Look for Part Two, coming soon!

In recent adventures to the bone yard, we toured the pine forest surrounding the now-defunct Curboy’s Auto Wrecking in Sturbridge, Massachusetts. In operation for nearly a half century, Curboy’s was like a time capsule. But while most of the cars on display hadn’t been moved for decades, the intense amount of rust assured they’d crumble apart when disturbed. Sure enough, when the yard closed its doors and sold out to a scrap dealer two years ago, a bucket loader was needed as each car broke apart during removal. It was a sad end to a special hoard, but time marches on. Go to the MoparMax Archives and scout the January 2008 issue to see that story, its called Rusty Relics.

This time around, let’s skip a couple thousand miles to the west for a visit to Desert Valley Auto Parts. Located in Phoenix, Arizona, DVAP is well known for its friendly open door policy where you can tour the yard to your heart’s content. If you find something you want – from a door handle to a complete car – just tell the guys at the counter and they’ll get it for you. No, you can’t bring tools or do the wrenching yourself but that’s a small price to pay in this increasing world of zero-access salvage yards.
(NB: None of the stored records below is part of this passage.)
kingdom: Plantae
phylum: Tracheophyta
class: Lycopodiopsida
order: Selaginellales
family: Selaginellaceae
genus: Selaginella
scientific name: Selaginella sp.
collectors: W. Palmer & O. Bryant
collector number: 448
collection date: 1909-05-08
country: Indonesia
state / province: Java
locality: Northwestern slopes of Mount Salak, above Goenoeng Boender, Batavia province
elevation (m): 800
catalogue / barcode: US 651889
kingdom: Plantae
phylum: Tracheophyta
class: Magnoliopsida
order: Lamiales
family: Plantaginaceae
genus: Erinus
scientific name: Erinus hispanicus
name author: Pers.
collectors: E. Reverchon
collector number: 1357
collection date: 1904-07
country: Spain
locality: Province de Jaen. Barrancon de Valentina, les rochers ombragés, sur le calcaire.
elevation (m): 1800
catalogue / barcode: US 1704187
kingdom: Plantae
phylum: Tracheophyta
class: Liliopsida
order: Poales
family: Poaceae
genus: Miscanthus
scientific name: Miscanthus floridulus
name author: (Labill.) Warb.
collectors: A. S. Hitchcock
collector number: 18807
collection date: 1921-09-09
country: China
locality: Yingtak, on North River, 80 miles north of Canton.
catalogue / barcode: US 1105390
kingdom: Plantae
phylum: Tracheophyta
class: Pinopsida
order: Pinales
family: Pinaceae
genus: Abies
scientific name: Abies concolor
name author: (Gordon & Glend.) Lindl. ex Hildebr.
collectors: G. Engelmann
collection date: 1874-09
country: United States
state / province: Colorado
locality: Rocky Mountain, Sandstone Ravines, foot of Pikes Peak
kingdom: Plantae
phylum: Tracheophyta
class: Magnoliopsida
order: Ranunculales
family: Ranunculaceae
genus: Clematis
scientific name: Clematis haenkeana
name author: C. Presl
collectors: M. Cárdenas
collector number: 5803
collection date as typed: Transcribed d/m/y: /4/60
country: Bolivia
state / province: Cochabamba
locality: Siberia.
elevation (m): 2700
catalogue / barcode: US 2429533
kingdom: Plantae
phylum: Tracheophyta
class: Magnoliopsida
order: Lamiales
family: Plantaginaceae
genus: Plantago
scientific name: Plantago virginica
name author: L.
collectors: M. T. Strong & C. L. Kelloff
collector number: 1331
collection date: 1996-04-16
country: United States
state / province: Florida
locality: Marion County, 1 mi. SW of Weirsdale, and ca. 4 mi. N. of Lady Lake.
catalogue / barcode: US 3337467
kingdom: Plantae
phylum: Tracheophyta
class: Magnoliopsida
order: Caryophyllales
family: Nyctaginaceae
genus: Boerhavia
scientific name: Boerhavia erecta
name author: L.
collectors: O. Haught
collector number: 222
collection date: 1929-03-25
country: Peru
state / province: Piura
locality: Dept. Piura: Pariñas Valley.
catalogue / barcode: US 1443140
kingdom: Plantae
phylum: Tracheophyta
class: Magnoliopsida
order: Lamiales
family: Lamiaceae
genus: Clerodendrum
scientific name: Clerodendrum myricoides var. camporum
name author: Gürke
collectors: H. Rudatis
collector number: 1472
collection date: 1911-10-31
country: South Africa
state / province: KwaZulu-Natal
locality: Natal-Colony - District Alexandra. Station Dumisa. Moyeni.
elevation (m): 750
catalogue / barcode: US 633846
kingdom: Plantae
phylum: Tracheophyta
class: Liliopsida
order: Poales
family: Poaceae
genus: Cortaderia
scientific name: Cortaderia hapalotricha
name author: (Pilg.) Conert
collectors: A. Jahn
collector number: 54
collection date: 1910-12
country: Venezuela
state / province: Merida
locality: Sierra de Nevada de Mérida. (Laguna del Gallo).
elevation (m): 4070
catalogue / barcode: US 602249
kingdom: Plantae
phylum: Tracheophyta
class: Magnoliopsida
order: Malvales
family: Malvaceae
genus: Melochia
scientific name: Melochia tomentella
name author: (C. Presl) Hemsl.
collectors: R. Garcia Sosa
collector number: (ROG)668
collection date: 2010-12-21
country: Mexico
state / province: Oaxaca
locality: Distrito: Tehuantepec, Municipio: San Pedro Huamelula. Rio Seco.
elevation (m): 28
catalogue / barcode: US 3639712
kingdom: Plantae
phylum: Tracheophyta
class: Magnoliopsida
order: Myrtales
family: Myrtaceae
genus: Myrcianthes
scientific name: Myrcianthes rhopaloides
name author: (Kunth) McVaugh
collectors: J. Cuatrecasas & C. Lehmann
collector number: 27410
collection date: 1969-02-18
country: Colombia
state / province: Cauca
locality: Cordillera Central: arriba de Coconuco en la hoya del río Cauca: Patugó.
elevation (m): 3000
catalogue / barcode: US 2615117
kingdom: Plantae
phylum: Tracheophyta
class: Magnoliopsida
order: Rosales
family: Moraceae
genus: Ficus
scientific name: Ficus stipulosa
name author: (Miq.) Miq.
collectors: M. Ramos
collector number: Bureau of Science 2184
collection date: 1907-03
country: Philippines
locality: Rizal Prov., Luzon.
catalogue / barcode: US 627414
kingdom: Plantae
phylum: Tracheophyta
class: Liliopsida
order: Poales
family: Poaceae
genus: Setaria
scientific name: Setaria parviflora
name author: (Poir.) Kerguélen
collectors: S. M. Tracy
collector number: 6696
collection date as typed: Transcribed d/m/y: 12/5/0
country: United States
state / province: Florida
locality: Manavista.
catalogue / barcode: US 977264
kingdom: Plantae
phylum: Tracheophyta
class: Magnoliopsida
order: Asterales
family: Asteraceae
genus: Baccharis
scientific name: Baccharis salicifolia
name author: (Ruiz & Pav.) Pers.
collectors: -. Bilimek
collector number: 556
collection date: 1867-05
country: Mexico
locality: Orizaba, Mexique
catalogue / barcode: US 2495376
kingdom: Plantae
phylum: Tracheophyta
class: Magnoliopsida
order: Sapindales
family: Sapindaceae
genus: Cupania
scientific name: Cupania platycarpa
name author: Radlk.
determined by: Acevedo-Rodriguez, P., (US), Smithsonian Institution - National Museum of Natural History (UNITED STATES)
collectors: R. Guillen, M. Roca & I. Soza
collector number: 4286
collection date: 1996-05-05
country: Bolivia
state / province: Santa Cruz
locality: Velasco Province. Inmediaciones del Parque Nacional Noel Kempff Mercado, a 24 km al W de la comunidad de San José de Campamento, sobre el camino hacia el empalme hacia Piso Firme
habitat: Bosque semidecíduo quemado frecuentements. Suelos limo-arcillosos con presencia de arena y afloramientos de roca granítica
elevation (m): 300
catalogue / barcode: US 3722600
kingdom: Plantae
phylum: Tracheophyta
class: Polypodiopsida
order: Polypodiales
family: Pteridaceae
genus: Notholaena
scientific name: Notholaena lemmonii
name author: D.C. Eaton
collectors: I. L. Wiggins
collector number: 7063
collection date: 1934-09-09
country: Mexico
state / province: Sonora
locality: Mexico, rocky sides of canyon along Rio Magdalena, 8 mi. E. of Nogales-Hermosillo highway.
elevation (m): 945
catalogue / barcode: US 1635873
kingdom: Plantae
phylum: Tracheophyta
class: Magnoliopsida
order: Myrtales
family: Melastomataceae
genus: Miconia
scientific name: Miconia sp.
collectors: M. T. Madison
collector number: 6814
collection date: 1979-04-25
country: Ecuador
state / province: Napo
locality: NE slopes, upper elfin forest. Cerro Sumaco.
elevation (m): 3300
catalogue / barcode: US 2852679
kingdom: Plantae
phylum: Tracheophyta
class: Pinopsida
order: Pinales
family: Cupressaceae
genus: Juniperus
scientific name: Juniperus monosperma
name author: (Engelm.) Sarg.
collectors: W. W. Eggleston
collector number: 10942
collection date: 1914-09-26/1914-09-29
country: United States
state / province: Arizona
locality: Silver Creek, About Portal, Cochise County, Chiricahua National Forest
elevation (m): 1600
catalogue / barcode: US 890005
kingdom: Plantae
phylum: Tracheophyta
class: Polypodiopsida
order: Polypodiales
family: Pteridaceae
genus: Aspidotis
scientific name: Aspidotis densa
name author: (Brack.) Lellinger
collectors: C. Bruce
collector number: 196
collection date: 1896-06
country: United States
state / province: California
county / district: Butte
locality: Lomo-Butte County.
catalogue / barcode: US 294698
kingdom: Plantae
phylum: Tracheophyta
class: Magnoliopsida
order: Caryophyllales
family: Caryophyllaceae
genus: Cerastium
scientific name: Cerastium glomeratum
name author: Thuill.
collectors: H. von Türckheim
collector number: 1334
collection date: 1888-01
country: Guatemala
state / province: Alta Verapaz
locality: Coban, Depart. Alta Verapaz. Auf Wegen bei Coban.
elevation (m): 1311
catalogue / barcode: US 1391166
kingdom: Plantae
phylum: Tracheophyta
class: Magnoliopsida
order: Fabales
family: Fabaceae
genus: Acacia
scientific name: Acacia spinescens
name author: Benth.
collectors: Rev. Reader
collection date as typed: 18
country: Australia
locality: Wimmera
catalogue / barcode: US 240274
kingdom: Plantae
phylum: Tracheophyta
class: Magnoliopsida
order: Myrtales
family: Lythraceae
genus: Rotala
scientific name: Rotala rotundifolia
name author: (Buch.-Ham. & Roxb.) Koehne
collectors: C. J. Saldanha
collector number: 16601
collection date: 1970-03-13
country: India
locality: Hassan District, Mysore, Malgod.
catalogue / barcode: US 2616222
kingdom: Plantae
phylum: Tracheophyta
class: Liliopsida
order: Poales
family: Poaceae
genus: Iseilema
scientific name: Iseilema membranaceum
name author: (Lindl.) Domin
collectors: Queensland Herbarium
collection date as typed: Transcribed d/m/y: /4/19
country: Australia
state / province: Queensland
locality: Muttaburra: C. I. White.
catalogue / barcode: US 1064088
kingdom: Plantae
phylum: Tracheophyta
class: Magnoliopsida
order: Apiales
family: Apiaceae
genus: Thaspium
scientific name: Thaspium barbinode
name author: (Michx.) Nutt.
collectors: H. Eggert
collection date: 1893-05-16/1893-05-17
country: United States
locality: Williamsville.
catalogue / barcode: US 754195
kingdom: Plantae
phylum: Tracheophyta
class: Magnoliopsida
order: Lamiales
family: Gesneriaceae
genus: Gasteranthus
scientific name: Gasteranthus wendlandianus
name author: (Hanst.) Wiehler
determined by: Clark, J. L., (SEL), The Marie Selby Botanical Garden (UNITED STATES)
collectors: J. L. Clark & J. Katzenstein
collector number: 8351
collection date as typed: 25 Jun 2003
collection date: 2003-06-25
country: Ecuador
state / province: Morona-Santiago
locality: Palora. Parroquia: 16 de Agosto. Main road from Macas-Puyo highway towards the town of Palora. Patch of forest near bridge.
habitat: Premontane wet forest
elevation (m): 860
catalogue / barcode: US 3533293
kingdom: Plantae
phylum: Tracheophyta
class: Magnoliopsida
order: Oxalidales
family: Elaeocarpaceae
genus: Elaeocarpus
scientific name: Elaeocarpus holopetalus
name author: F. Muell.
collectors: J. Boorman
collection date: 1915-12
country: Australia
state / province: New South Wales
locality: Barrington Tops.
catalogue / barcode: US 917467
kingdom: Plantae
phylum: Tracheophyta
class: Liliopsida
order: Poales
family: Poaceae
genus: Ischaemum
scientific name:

While DVAP features a wide inventory of Dodge, DeSoto, Chrysler and Imperial models, this month, let’s explore the many Plymouths on hand. We’ll get to their stash of other great Mopars next month.

1973 Plymouth Road Runner 340

With traces of its factory applied tape stripe, cartoon bird and Autumn Bronze Metallic paint fading in the Arizona sun, this ’73 Road Runner 340 might still be salvageable. With prices of “prime time” 1968-’71 Road Runners rising each day, the smog era ’72-up cars are a great substitute. Just hide a stroker crank in the block and you’ll never eat coyote dust.

Judging by the loose parts strewn about the interior, we can see this ‘Runner had factory AC, power steering and manual roll-up windows – that’s one of the regulators sitting amid the rubble. A 727 Torqueflite automatic car, the 340 heads - equipped with smaller 1.84 intake valves after the 1971 model year, but still with the big ports – are ripe for picking.